O yollarda geçen süre…
Her gidişin bol vaatli dönüşü!
Yaşanan heyecan dolu bekleyiş…
Bir de ara sıra, vekaleten gönderilen isimlerin Ankara’dan dönüşünü beklemek!
Çok iyi anlıyorum bizim siyasileri.
Kolay değil!
Seçime günler kalmış…
“Adayınız mıyım?
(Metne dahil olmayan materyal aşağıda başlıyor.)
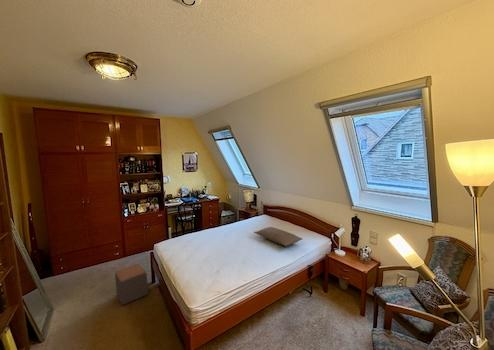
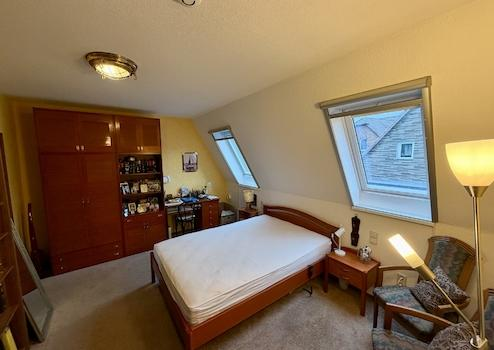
- footstool [114,263,149,306]
- pillow [253,226,303,247]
Değil miyim?” yakarışları!
“Adaysak bilelim, ona göre hareket edelim” durumları!
Hep bir boşluk içinde kalıyor insan…
550 kilometre…
Zor, çok zor…
Ama şimdi yollar daha bi güzel oldu…
Otomobillerde, seçmenin maddi durumuna inat bir teknolojiye sahipse, değme keyfine…
Korkuteli-Burdur-Afyon…
Sucuk, kaymaklı ekmek kadayıfı…
İncehisar-Bayat-Emirdağ (geçerken türkü dilde)
“Emirdağ’dan bir geçmeyinen yol olmaz/Altın yere düşmeyinen pul olmaz/Fadimemi sevmelere doyulmaz/Al bohçanı tut yaylanın yolunu… “Burnun mu böyüdü gelin olalııı…”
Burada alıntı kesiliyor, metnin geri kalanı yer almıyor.